═══ PASSAGE TO READ ═══
I postulated for a while that this was the case. HPC technologies tend to evolve to a point of bandwidth (or latency) limitation. The broader IT market tends to follow.
This is basically stating that as you build out resources, common designs will tend to oversubscribe critical information pathways.
I had a conversation with a potential partner today where we were talking about HPC across multiple different subfields and we kept coming back to this. Unintentional or subconcious. Bandwidth limitations, basically data motion, is a major, and often, the major rate (of productive work) limiting factor in many systems.
There are some folks who need huge numbers of cycles, or more efficient cycles. They will buy accelerators. Some folks need huge data streams, and will buy big fast disk and networks. But as we increase the number of cores tied to single buses, as we tie more processor cores into each node, its the pipes between and within nodes that start bottlenecking.
═══ INFORMATION SHOWN ═══
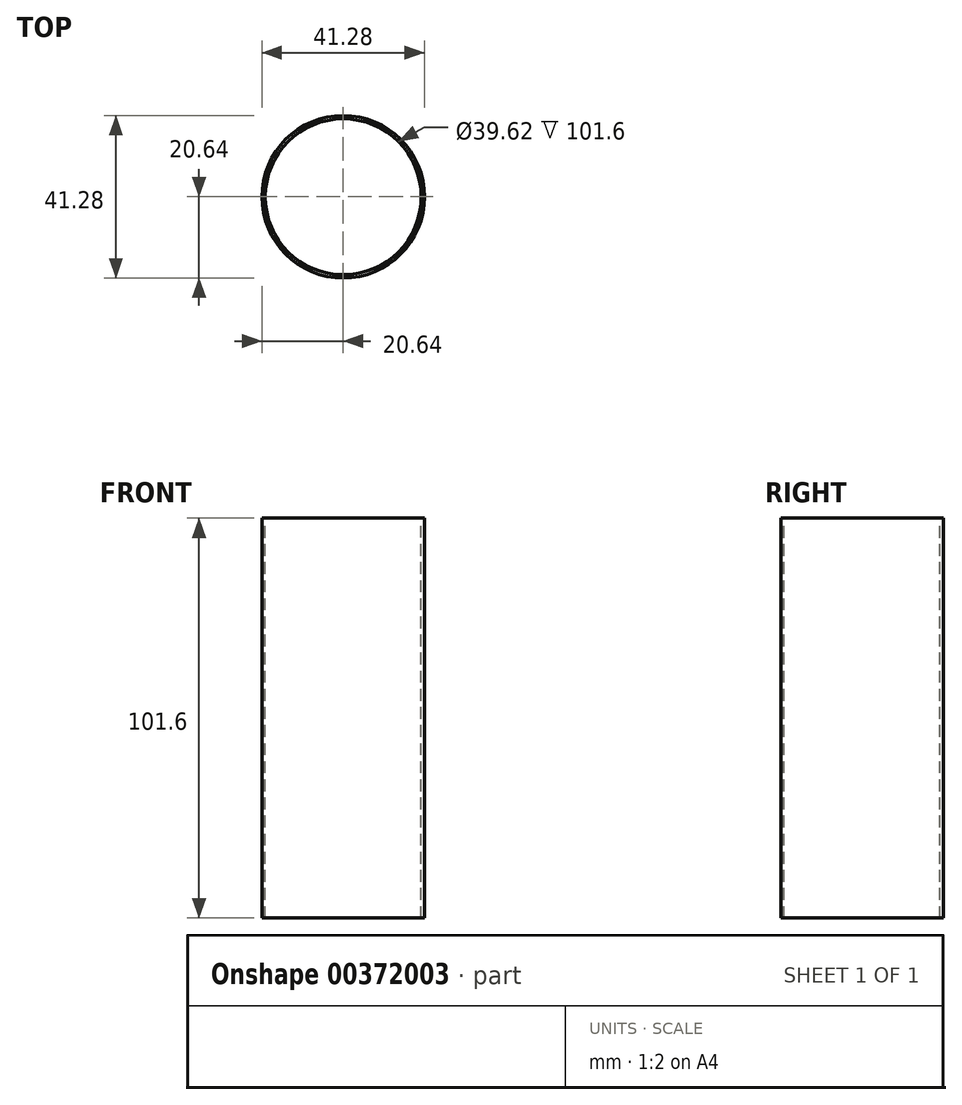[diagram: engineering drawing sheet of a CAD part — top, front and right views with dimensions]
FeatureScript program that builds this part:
═══
▶ _THE EXERCISE_: Print the passage above on bandwidth limits in HPC systems between "I had a conversation" and "in many systems.", inclusive, with the wording unchanged.

▶ _RESPONSE_:
I had a conversation with a potential partner today where we were talking about HPC across multiple different subfields and we kept coming back to this. Unintentional or subconcious. Bandwidth limitations, basically data motion, is a major, and often, the major rate (of productive work) limiting factor in many systems.